Ashley è una bambina di tre mesi, o meglio di nove anni.
La prima età è quella mentale, la seconda fisica: a causa di una encefalopatia di origine sconosciuta, non vi è praticamente stato alcuno sviluppo psichico, mentre il corpo non presenta problemi. Giusto per inquadrare bene la situazione, Ashley «non è in grado di tenere sollevata la testa, di cambiare posizione mentre dorme, di tenere in mano un giocattolo, mettersi a sedere, parlare, camminare, o alimentarsi autonomamente» (Giuseppe Regalzi su Bioetiche).

I genitori di Ashley hanno deciso, semplificando una questione in realtà molto più complessa, di cercare di bloccare la crescita fisica della figlia, con il fine dichiarato del benessere della piccola (per ulteriori dettagli si rimanda al giò citato articolo di Bioetiche). La scienza medica permette anche questo.
Il problema non è, ovviamente, solo medico. Prima di procedere, i genitori hanno consultato il comitato etico dell’ospedale e hanno recentemente aperto il sito The “Ashley Treatment”, nel quale raccontano le proprie esperienze.

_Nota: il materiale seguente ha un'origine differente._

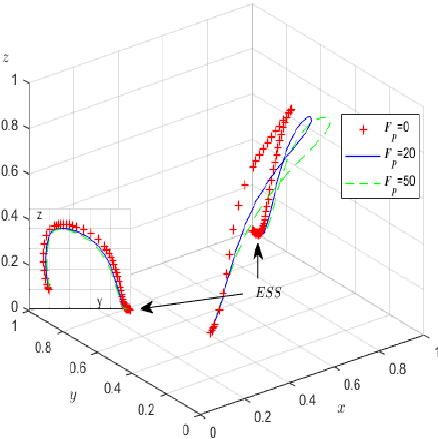
Figure 6. The influence of T p on evolutionary processes.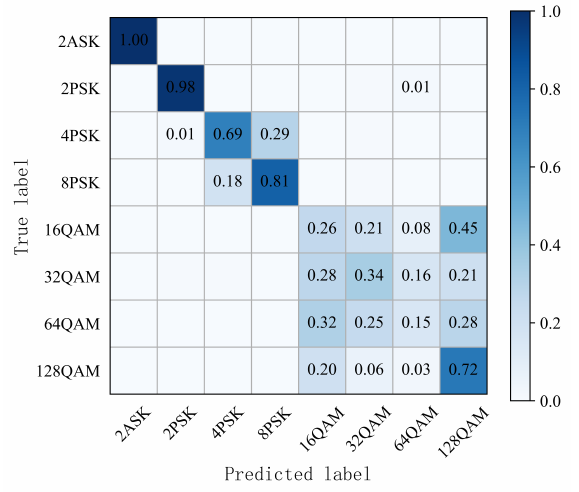
Figure 10. Confusion matrix for different modulated signals at a frequency offset of 50 kHz when the SNR is − 10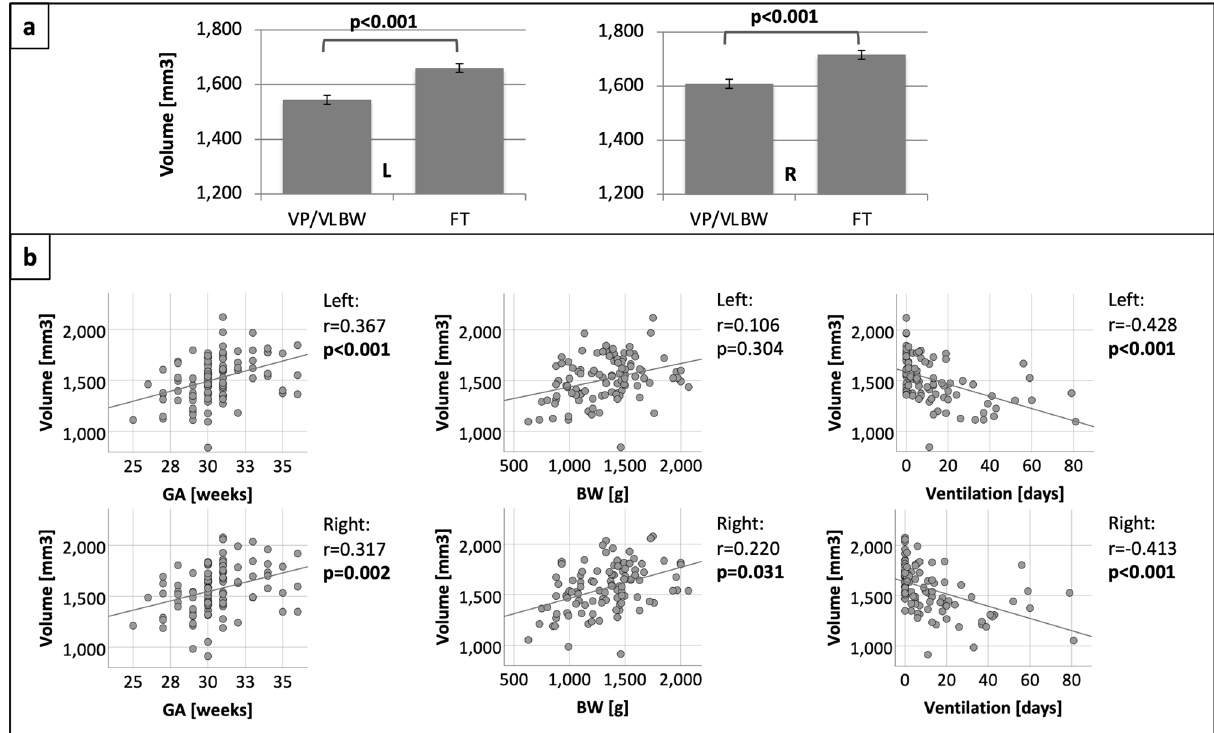
Figure 2. ( A ) Group comparison of whole amygdala volumes. Estimated marginal means of left and right whole amygdala volumes (in mm 3 ) are shown as bar charts with SE (in mm 3 ) as error bars. Bold letters indicate statistical significance. ( B ) Relationship between whole amygdala volume and variables of premature birth. The associations between left and right whole amygdala volume and GA, BW and duration of ventilation are shown as scatter plots. GA (in weeks), BW (in grams) and duration of ventilation (in days) are plotted on the x-axes. Whole amygdala volumes (in mm 3 ) are plotted on the y-axes. Linear regression lines as well as correlation coefficients and p -values were added. Bold letters indicate statistical significance after FDR correction using the Benjamini–Hochberg procedure. Abbreviations: BW, birth weight; FT, full term; GA, gestational age; L, left; n. s., not significant; R, right; VP/VLWB, very preterm and/or very low birth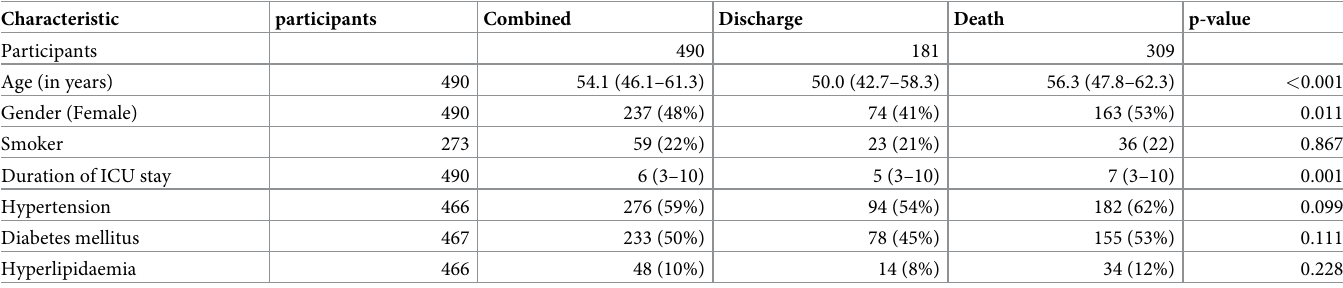
Table 1. Sociodemographic and risk factors of COVID-19 patients admitted to the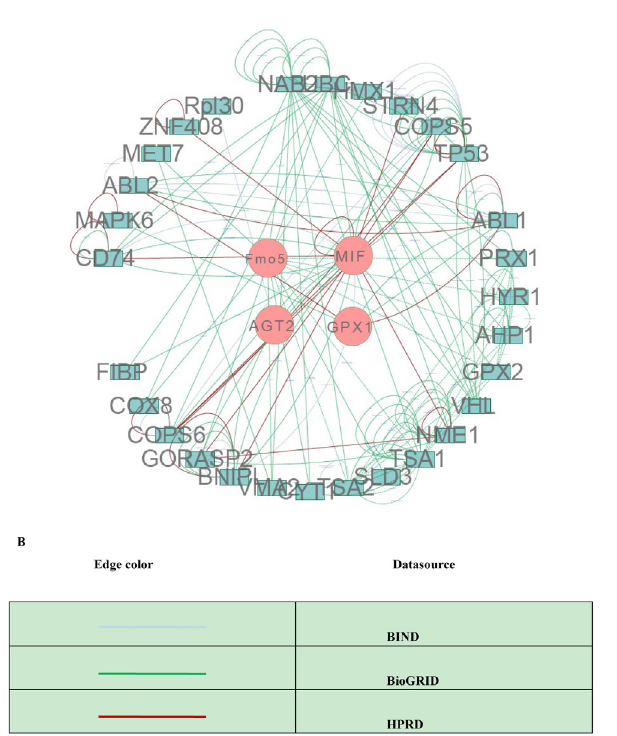
FIGURE 3 - Network of downregulated shared genes. (A) Network of downregulated shared genes based on Cytoscape v 3.5.1 software; (B) Red circular nodes in the center of the network represent downregulated genes common to hypertension, diabetes and hyperlipidemia. The outer ring was constructed by green rectangular nodes of first neighbor genes of those in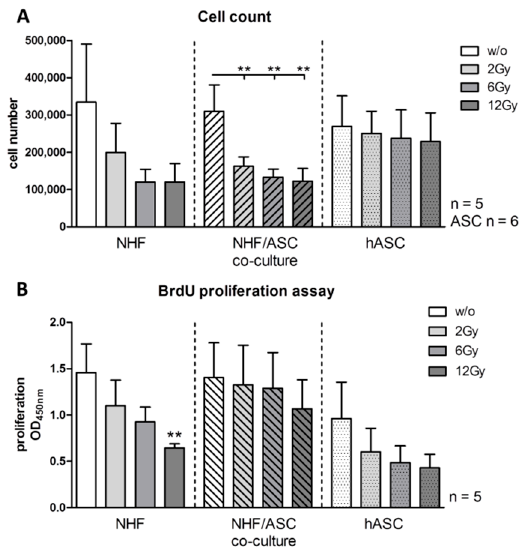
Figure 1. Absolute cell numbers ( A ) and cell proliferation ( B ) of viable adipose-derived stem cells (ASC), normal human fibroblasts (NHF) and the co-culture of ASC and NHF 48 h after irradiation with 2 to 12 Gy compared to unirradiated control cells determined by BrdU incorporation assay. Error bars represent standard error of the mean ( n = 5, cell numbers ASC n = 6). ** p < 0.01. 2.1.2. Gene Expression of MMP1 and MMP2 in Normal Human Fibroblasts (NHF), Adipose-Derived Stem Cells (ASC) and Co-Culture of NHF and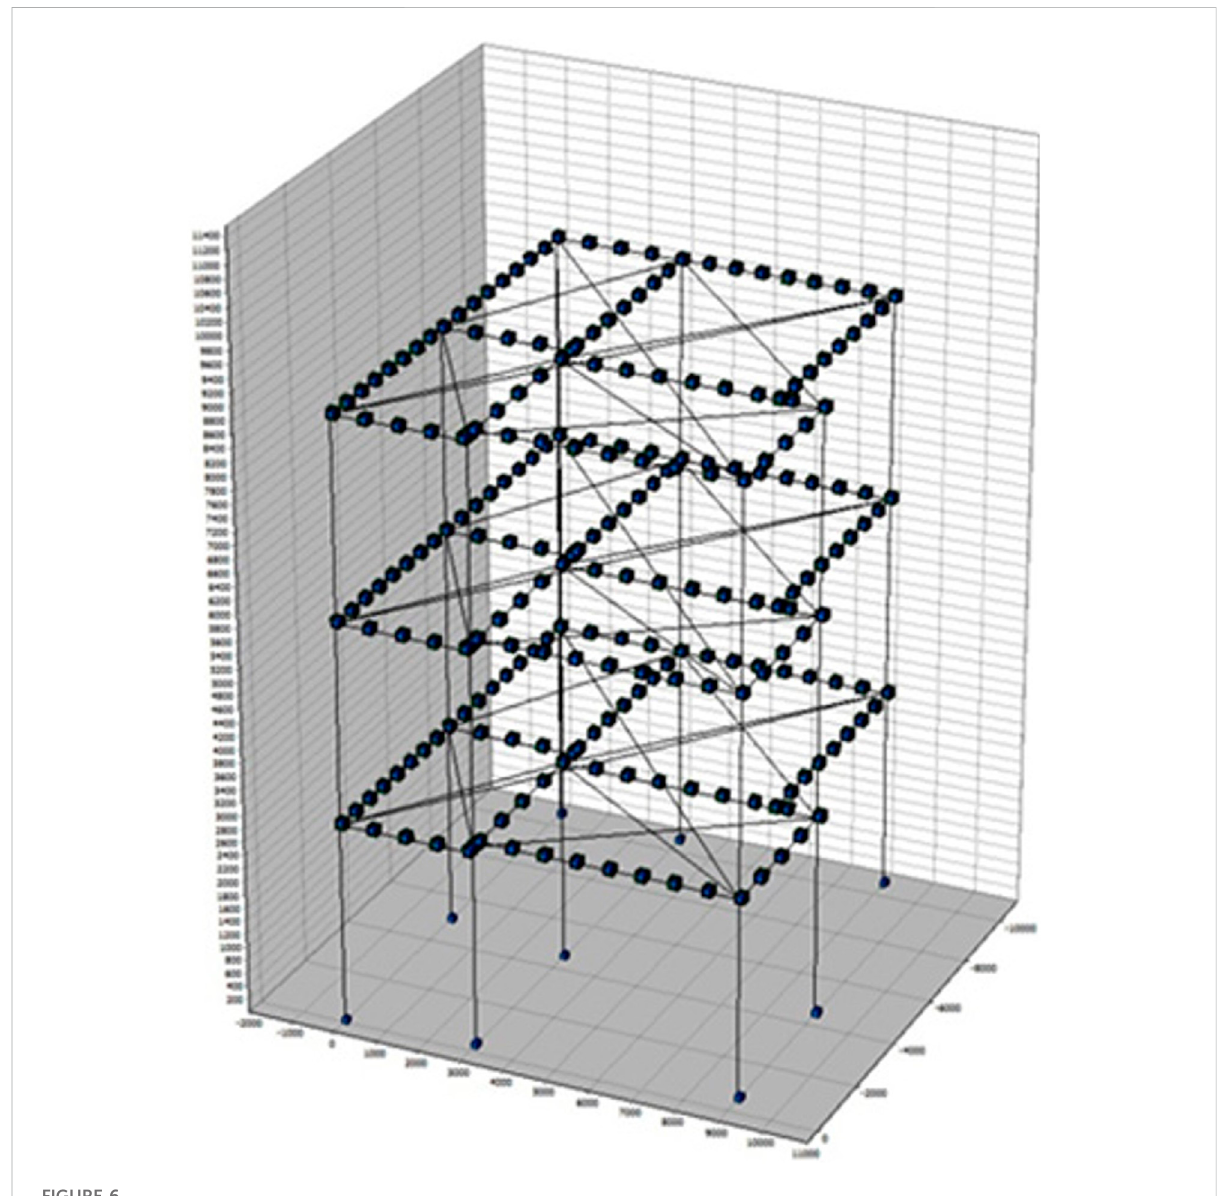
FIGURE 6 Finite element model of the SPEAR building.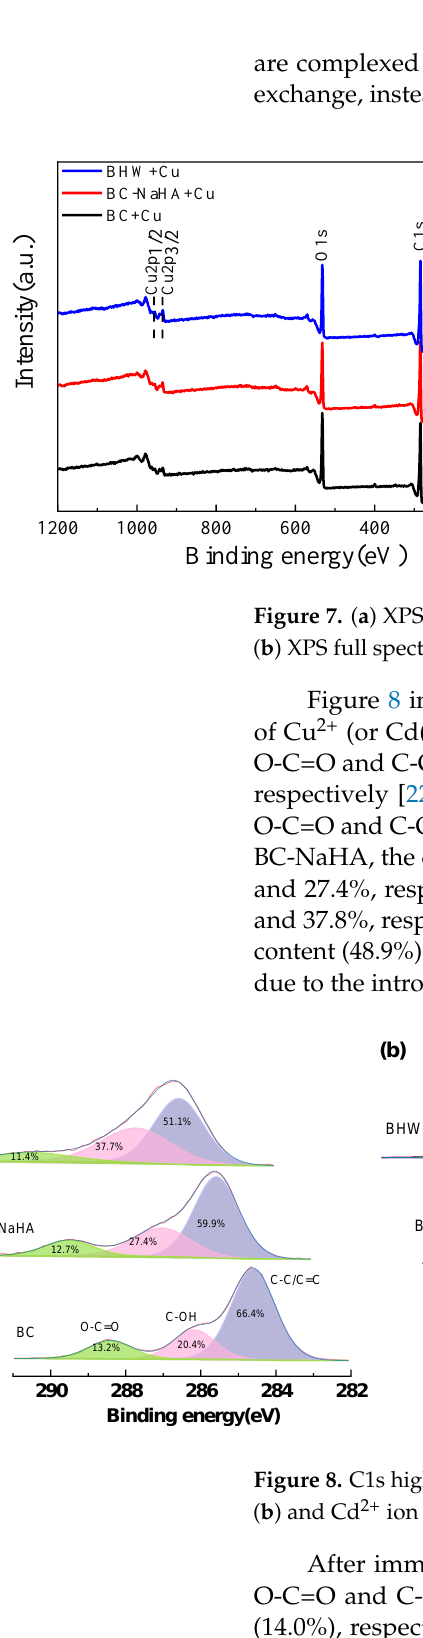
and Ca2P on BHW and BC-NaHA materials, but the peaks of Na1S and Ca2P disappear after Cd 2+ and Cu 2+ ions are absorbed. The main reason is that Cd 2+ and Cu 2+ ions are complexed with BC-NaHA and BHW oxygen-containing functional groups by ion- exchange, instead of Na( ⅰ ) ions and Ca 2+ ions [12].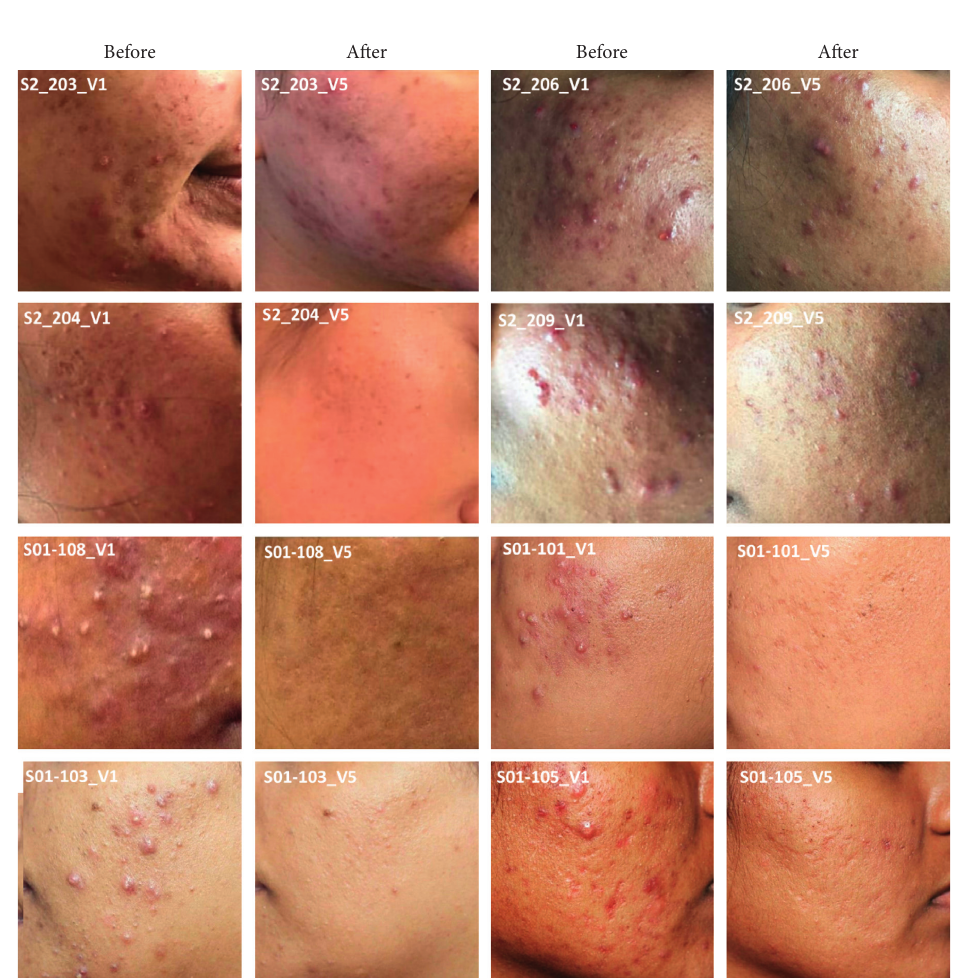
Figure 3: Representative skin lesion images before (week 0) and after (week 24) treatment. The different labels on the picture represent different patient ids including the site number (S1 or S2), patient number (###), and visit (V1 or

Questa esperienza solleva, secondo me, tre domande distinte. Credo sia importante tenere le domande ben distinte e affrontarle con la dovuta serenità.

Prima domanda: cosa farei io al posto dei genitori di Ashley?
La mia risposta è: non lo so. Ho il sospetto che nessuno sia in grado di rispondere, a parte i genitori di Ashley.

Seconda domanda: la scelta fatta è, in una qualche maniera, dannosa o pericolosa per la piccola, e andrebbe pertanto condannata o proibita?
Non ho le competenze necessarie per rispondere, ma da quel che capisco, la risposta è no.
È importante tenere ben separata questa domanda da quella precedente: avere una opinione diversa non è un buon motivo per interferire nelle scelte altrui. Si può non condividere la scelta dei genitori di Ashley, ma per condannare tale scelta occorrono motivazioni ben più solide.

Terza domanda: alla luce di questi avvenimenti e delle (relativamente) nuove possibilità che offre la scienza medica, come bisogna rivedere i concetti di persona, di naturale e di artificiale?
Direi che indubbio che casi come questo rendono l’idea che abbiamo di questi concetti, se non obsoleta, almeno inadatta. Occorre un lavoro, che definirei filosofico, di revisione di queste categorie del pensiero.

Non ho seguito attentamente il dibattito che è sorto, ma mi sembra che le prime due domande vengano immancabilmente fuse insieme, come se la legge servisse ad imporre i gusti e le preferenze dell’opinionista di turno, e soprattutto che alla serie riflessione su come pensare questi eventi si sostituisca un anacronistico grido d’allarme contro la scienza e la tecnica, viste come nemiche dell’uomo e della natura. Come se il problema fosse il medico o i genitori di Ashley, e non la felicità della bambina.